• _Soal Latihan_
Bisakah Anda melanjutkan teks tanya jawab tentang jangka waktu syirkah dan hukum jual beli lelang di bawah ini, mulai tepat setelah kalimat terakhirnya?

• _Teks Sumber_
::::::::

Senin, 17 Februari 2014

Soal Jawab Tentang Jangka Waktu Syirkah dan Hukum Jual Beli Lelang

بسم الله الرحمن الرحيم


Pertanyaan:
Assalamu ‘alaikum wa rahmatullah wa barakatuhu.
Bagaimana kondisi Anda syaikhuna al-fadhil dan ‘alimuna al-jalil? Saya memohon kepada Allah agar berada pada keadaan yang terbaik.
Pertanyaan saya: Pertama, apakah asy-syarik (mitra syirkah) bisa keluar dari syirkah kapan saja ia inginkan? Perlu diketahui bahwa ada jangka waktu tertentu yang disepakati sebelumnya yaitu satu tahun. Mohon disertai rincian dan dalil-dalil, semoga Allah memberkahi Anda.
Kedua, didirikan balai lelang umum untuk penyelenggaraan bay’ al-muzayadah (lelang). Di situ terjadi penawaran harga yang meningkat diantara para pedagang hingga mencapai harga tertinggi berkali-kali lipat dari harga dasar yang menyebabkan kerugian sebagian pedagang. Apakah secara syar’iy boleh pedagang menambah penawaran harga sampai pada derajat yang menyebabkan kerugian pesaingnya dan pada beberapa kondisi membuatnya bangkrut? Mohon disertai dengan dalil-dalil dan rinciannya, semoga Allah memberkahi Anda.

::::::::

Butir dari sebuah kumpulan data
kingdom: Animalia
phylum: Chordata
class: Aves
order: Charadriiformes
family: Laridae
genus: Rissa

::::::::

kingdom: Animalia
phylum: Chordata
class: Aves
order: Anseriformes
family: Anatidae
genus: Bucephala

::::::::

• _Hasil Latihan_
Ketiga, untuk mencegah terus meningkatnya penawaran harga, dilakukan kesepakatan di antara pedagang di pelelangan umum dan swasta sebelum terjadi lelang. Yakni sebagian memberikan harta kepada sebagian yang lain, agar tidak terjadi tawaran yang terus meningkat diantara mereka di dalam lelang atau harga tidak sampai pada batas tertinggi. Apa hukum harta yang diberikan di antara para pedagang itu? Apa hukum aktivitas perdagangan seperti ini? Mohon disertai rincian dan dalil-dalil, dan semoga Allah memberikan balasan kebaikan kepada Anda.
Saya mohon maaf karena panjangnya dan banyaknya pertanyaan. Saya tahu besarnya beban tanggung jawab Anda. Semoga Allah menolong Anda dan memberikan kemenangan melalui tangan Anda. Semoga Allah menyiapkan ahlu nushrah untuk Anda sebagaimana dahulu Allah menyiapkannya untuk kekasih-Nya al-Mushthafa saw.

Jawab:
Wa ‘alaikumussalam wa rahmatullah wa barakatuhu.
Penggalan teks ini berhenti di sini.